→ **PROVIDED RECORDS**:

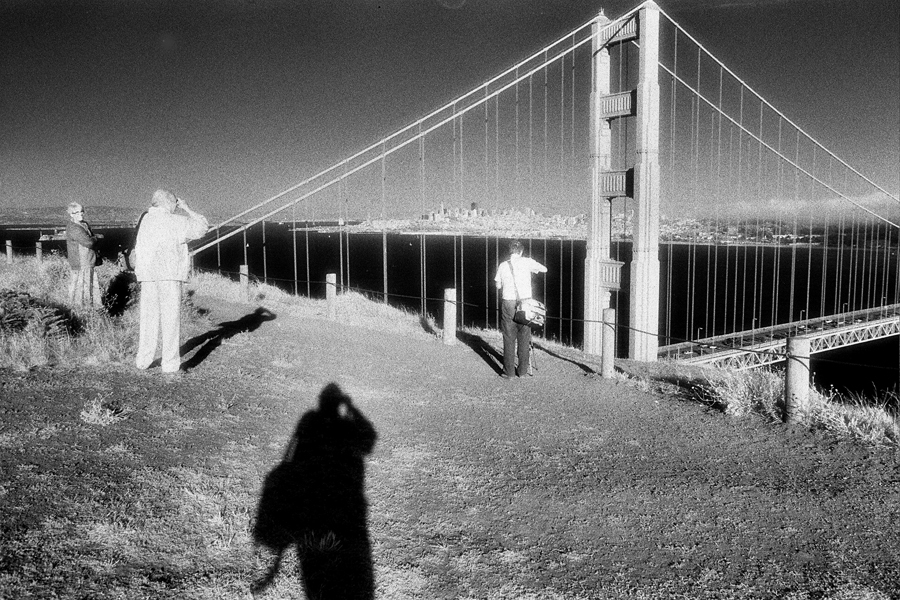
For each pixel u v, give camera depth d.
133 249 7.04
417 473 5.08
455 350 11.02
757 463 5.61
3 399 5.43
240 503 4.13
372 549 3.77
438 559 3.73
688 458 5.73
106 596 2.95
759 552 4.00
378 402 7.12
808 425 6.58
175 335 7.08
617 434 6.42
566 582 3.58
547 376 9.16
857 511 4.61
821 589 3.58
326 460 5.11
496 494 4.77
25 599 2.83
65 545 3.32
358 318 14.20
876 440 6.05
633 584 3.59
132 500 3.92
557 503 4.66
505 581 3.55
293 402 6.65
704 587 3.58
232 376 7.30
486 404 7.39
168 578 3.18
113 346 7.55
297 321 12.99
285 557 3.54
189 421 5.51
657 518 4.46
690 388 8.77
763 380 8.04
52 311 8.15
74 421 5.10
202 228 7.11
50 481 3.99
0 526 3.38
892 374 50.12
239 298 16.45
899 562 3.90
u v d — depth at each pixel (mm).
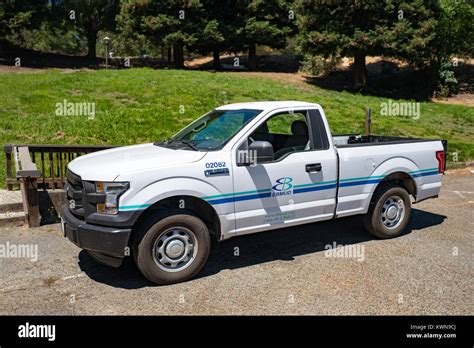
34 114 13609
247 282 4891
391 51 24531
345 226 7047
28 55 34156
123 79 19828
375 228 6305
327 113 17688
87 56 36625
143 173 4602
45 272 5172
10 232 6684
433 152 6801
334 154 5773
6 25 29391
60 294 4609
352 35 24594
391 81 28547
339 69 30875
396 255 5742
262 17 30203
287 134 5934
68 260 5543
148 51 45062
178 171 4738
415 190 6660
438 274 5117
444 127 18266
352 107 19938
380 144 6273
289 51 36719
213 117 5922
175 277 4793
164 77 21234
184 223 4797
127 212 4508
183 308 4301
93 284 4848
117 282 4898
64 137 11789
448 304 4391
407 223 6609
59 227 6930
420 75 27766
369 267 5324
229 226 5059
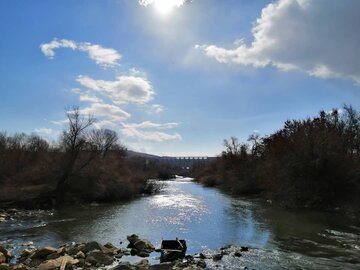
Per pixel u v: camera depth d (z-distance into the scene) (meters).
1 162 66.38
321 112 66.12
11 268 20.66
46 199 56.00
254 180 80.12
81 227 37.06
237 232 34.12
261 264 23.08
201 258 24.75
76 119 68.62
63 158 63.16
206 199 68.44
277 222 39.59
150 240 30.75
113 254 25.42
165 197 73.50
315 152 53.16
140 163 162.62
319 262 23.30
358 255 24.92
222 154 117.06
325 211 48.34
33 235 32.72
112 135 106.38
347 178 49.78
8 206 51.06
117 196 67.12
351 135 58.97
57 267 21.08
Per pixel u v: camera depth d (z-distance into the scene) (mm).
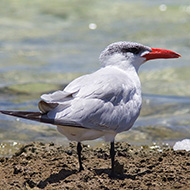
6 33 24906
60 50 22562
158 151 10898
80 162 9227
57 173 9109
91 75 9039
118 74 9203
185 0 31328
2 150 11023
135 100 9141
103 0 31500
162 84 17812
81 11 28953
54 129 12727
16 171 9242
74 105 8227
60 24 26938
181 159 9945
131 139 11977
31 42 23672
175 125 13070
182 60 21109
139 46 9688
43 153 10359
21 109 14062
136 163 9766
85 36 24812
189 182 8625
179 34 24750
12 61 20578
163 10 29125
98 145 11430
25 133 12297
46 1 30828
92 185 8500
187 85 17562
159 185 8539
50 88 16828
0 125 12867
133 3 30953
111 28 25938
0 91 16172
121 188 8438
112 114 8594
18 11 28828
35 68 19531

→ **WHAT IS NEEDED**:
Restate, word for word, the final stretch of the entries above: the line containing "139 46 9688" and every line after it, up to and including the last.

→ **FINISHED TASK**:
139 46 9688
43 153 10359
21 109 14062
136 163 9766
85 36 24812
189 182 8625
179 34 24750
12 61 20578
163 10 29125
98 145 11430
25 133 12297
46 1 30828
92 185 8500
187 85 17562
159 185 8539
50 88 16828
0 125 12867
133 3 30953
111 28 25938
0 91 16172
121 188 8438
112 114 8594
18 11 28828
35 68 19531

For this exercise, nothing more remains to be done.